Required work:
In the answer, each line of the listing should appear again unchanged.

Data shown:
- - -

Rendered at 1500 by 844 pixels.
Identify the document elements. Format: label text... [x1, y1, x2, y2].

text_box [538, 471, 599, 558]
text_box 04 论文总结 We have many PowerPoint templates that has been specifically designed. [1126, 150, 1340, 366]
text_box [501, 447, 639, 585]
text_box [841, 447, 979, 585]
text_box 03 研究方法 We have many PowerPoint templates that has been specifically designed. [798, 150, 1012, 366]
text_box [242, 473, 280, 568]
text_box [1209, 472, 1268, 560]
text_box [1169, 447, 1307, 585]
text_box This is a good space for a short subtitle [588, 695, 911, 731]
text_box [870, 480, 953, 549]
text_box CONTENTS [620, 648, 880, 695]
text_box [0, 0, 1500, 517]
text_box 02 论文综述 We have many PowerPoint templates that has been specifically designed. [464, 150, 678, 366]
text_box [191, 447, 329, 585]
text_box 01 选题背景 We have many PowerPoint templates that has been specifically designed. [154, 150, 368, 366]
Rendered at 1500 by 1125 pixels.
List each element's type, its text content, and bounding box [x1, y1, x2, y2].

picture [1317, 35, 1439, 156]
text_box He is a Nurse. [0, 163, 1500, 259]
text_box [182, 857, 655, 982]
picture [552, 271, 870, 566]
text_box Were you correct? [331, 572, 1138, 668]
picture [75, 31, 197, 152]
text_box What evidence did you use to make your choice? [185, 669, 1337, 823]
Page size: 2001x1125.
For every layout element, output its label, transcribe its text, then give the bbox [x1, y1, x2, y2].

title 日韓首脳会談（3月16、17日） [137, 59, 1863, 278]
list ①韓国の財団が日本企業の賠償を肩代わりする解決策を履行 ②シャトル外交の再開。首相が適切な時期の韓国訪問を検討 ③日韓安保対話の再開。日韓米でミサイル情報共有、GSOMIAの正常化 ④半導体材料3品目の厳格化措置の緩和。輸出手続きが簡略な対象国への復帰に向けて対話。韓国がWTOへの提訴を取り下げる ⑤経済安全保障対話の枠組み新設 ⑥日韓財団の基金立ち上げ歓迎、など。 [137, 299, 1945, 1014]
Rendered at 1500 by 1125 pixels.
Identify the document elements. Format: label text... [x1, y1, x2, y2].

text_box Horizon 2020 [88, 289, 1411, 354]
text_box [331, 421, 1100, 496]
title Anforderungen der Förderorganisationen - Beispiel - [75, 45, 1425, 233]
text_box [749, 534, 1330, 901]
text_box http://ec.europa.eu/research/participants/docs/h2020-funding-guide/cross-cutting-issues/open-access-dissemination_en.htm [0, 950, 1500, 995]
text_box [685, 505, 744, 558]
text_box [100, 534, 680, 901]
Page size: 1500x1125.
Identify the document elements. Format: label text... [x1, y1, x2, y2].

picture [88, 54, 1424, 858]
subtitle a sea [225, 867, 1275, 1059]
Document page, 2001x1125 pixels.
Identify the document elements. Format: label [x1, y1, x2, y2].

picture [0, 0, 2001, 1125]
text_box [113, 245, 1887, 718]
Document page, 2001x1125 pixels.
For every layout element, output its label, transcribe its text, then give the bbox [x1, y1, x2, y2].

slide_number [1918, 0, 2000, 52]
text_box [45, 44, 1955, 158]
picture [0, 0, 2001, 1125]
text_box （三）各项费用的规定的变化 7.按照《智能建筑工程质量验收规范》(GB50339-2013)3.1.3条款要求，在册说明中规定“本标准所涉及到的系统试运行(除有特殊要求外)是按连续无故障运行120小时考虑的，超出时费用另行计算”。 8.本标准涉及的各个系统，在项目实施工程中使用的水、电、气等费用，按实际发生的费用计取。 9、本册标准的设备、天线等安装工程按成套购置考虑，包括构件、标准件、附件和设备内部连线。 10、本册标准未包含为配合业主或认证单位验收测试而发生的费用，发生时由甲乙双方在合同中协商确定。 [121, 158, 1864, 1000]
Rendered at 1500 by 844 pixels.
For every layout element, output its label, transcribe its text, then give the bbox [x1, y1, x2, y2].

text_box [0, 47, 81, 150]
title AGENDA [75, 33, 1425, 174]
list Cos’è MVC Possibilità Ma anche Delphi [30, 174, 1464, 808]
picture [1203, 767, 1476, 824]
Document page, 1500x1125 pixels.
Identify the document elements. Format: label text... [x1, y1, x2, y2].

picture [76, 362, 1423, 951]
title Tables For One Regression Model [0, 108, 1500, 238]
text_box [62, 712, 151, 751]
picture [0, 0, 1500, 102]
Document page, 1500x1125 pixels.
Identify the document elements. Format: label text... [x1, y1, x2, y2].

- - -

Task answer:
Rendered at 1500 by 844 pixels.
Identify the document elements. Format: label text... [x1, y1, x2, y2].

text_box [538, 471, 599, 558]
text_box 04 论文总结 We have many PowerPoint templates that has been specifically designed. [1126, 150, 1340, 366]
text_box [501, 447, 639, 585]
text_box [841, 447, 979, 585]
text_box 03 研究方法 We have many PowerPoint templates that has been specifically designed. [798, 150, 1012, 366]
text_box [242, 473, 280, 568]
text_box [1209, 472, 1268, 560]
text_box [1169, 447, 1307, 585]
text_box This is a good space for a short subtitle [588, 695, 911, 731]
text_box [870, 480, 953, 549]
text_box CONTENTS [620, 648, 880, 695]
text_box [0, 0, 1500, 517]
text_box 02 论文综述 We have many PowerPoint templates that has been specifically designed. [464, 150, 678, 366]
text_box [191, 447, 329, 585]
text_box 01 选题背景 We have many PowerPoint templates that has been specifically designed. [154, 150, 368, 366]
Rendered at 1500 by 1125 pixels.
List each element's type, its text content, and bounding box [x1, y1, x2, y2].

picture [1317, 35, 1439, 156]
text_box He is a Nurse. [0, 163, 1500, 259]
text_box [182, 857, 655, 982]
picture [552, 271, 870, 566]
text_box Were you correct? [331, 572, 1138, 668]
picture [75, 31, 197, 152]
text_box What evidence did you use to make your choice? [185, 669, 1337, 823]
Page size: 2001x1125.
For every layout element, output its label, transcribe its text, then give the bbox [x1, y1, x2, y2].

title 日韓首脳会談（3月16、17日） [137, 59, 1863, 278]
list ①韓国の財団が日本企業の賠償を肩代わりする解決策を履行 ②シャトル外交の再開。首相が適切な時期の韓国訪問を検討 ③日韓安保対話の再開。日韓米でミサイル情報共有、GSOMIAの正常化 ④半導体材料3品目の厳格化措置の緩和。輸出手続きが簡略な対象国への復帰に向けて対話。韓国がWTOへの提訴を取り下げる ⑤経済安全保障対話の枠組み新設 ⑥日韓財団の基金立ち上げ歓迎、など。 [137, 299, 1945, 1014]
Rendered at 1500 by 1125 pixels.
Identify the document elements. Format: label text... [x1, y1, x2, y2].

text_box Horizon 2020 [88, 289, 1411, 354]
text_box [331, 421, 1100, 496]
title Anforderungen der Förderorganisationen - Beispiel - [75, 45, 1425, 233]
text_box [749, 534, 1330, 901]
text_box http://ec.europa.eu/research/participants/docs/h2020-funding-guide/cross-cutting-issues/open-access-dissemination_en.htm [0, 950, 1500, 995]
text_box [685, 505, 744, 558]
text_box [100, 534, 680, 901]
Page size: 1500x1125.
Identify the document elements. Format: label text... [x1, y1, x2, y2].

picture [88, 54, 1424, 858]
subtitle a sea [225, 867, 1275, 1059]
Document page, 2001x1125 pixels.
Identify the document elements. Format: label [x1, y1, x2, y2].

picture [0, 0, 2001, 1125]
text_box [113, 245, 1887, 718]
Document page, 2001x1125 pixels.
For every layout element, output its label, transcribe its text, then give the bbox [x1, y1, x2, y2].

slide_number [1918, 0, 2000, 52]
text_box [45, 44, 1955, 158]
picture [0, 0, 2001, 1125]
text_box （三）各项费用的规定的变化 7.按照《智能建筑工程质量验收规范》(GB50339-2013)3.1.3条款要求，在册说明中规定“本标准所涉及到的系统试运行(除有特殊要求外)是按连续无故障运行120小时考虑的，超出时费用另行计算”。 8.本标准涉及的各个系统，在项目实施工程中使用的水、电、气等费用，按实际发生的费用计取。 9、本册标准的设备、天线等安装工程按成套购置考虑，包括构件、标准件、附件和设备内部连线。 10、本册标准未包含为配合业主或认证单位验收测试而发生的费用，发生时由甲乙双方在合同中协商确定。 [121, 158, 1864, 1000]
Rendered at 1500 by 844 pixels.
For every layout element, output its label, transcribe its text, then give the bbox [x1, y1, x2, y2].

text_box [0, 47, 81, 150]
title AGENDA [75, 33, 1425, 174]
list Cos’è MVC Possibilità Ma anche Delphi [30, 174, 1464, 808]
picture [1203, 767, 1476, 824]
Document page, 1500x1125 pixels.
Identify the document elements. Format: label text... [x1, y1, x2, y2].

picture [76, 362, 1423, 951]
title Tables For One Regression Model [0, 108, 1500, 238]
text_box [62, 712, 151, 751]
picture [0, 0, 1500, 102]
Document page, 1500x1125 pixels.
Identify the document elements. Format: label text... [x1, y1, x2, y2].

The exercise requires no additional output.